In honor of Black History Month, we’d like to recognize some of the individuals who contributed to fields that are essential here at Mystic Valley Elder Services: health and human services and social work. In particular, we are highlighting people who advanced our understanding or advocacy of aging and disability.
Eliza Simmons Bryant, the multiracial daughter of a freed slave, was a lifelong humanitarian who established the Cleveland Home of Aged Colored People in the late 1890s after observing that people of color were excluded from nursing homes due to segregation.
Solomon Carter Fuller was a pioneering neurologist, psychiatrist, pathologist and professor who contributed important research into Alzheimer’s disease in the early 20th century, when the disease was poorly understood.

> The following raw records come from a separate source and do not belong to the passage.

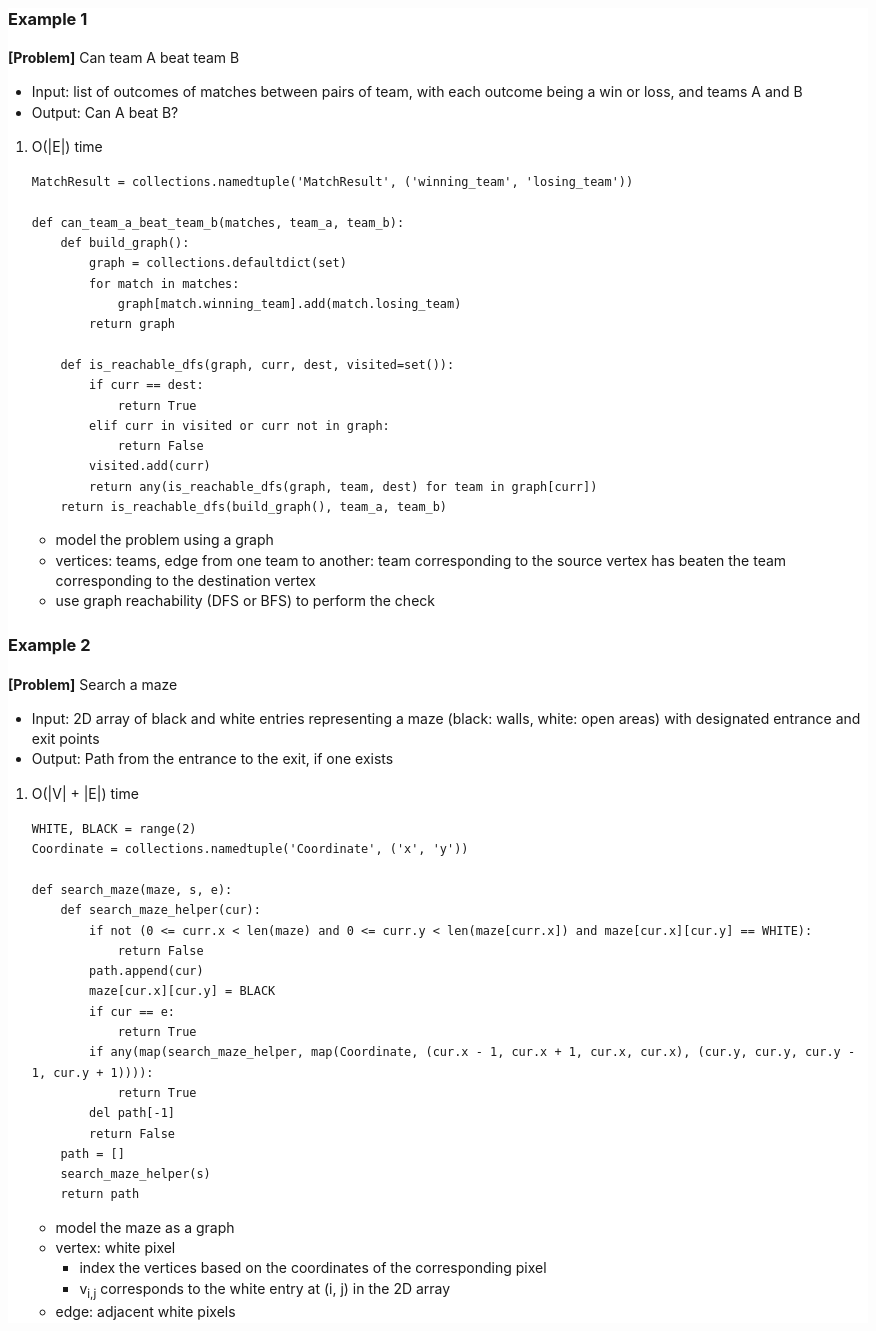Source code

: ### Example 1
**[Problem]** Can team A beat team B
- Input: list of outcomes of matches between pairs of team, with each outcome being a win or loss, and teams A and B
- Output: Can A beat B?

1. O(|E|) time
    ```
    MatchResult = collections.namedtuple('MatchResult', ('winning_team', 'losing_team'))
    
    def can_team_a_beat_team_b(matches, team_a, team_b):
        def build_graph():
            graph = collections.defaultdict(set)
            for match in matches:
                graph[match.winning_team].add(match.losing_team)
            return graph

        def is_reachable_dfs(graph, curr, dest, visited=set()):
            if curr == dest:
                return True
            elif curr in visited or curr not in graph:
                return False
            visited.add(curr)
            return any(is_reachable_dfs(graph, team, dest) for team in graph[curr])
        return is_reachable_dfs(build_graph(), team_a, team_b)
    ```
    - model the problem using a graph
    - vertices: teams, edge from one team to another: team corresponding to the source vertex has beaten the team corresponding to the destination vertex 
    - use graph reachability (DFS or BFS) to perform the check

### Example 2
**[Problem]** Search a maze 
- Input: 2D array of black and white entries representing a maze (black: walls, white: open areas) with designated entrance and exit points
- Output: Path from the entrance to the exit, if one exists

1. O(|V| + |E|) time
    ```
    WHITE, BLACK = range(2)
    Coordinate = collections.namedtuple('Coordinate', ('x', 'y'))

    def search_maze(maze, s, e):
        def search_maze_helper(cur):
            if not (0 <= curr.x < len(maze) and 0 <= curr.y < len(maze[curr.x]) and maze[cur.x][cur.y] == WHITE):
                return False
            path.append(cur)
            maze[cur.x][cur.y] = BLACK
            if cur == e:
                return True
            if any(map(search_maze_helper, map(Coordinate, (cur.x - 1, cur.x + 1, cur.x, cur.x), (cur.y, cur.y, cur.y - 1, cur.y + 1)))):
                return True
            del path[-1]
            return False
        path = []
        search_maze_helper(s)
        return path
    ```
    - model the maze as a graph
    - vertex: white pixel
        + index the vertices based on the coordinates of the corresponding pixel
        + v<sub>i,j</sub> corresponds to the white entry at (i, j) in the 2D array
    - edge: adjacent white pixels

Jacquelyne Johnson Jackson, PhD, was a Civil Rights activist and pioneering researcher into aging in black Americans. She drew attention to the lack of data and study of aging people of color, and was among the first to recognize the intersection of racism, economics and isolation in the black aging experience.
Brad Lomax was a Civil Rights and disability rights activist who helped lead the “504 Sit-In,” in San Francisco in 1977, which led to the passage of Section 504 of the U.S Rehabilitation Act, creating and extending civil rights to people with disabilities.
Sylvia Walker, PhD, was a blind professor and a lifelong champion of the rights of people with disabilities. She cofounded the American Association of People with Disabilities (AAPD) as well as what’s known today as the Howard University Center for Disability and Socioeconomic Policy Studies.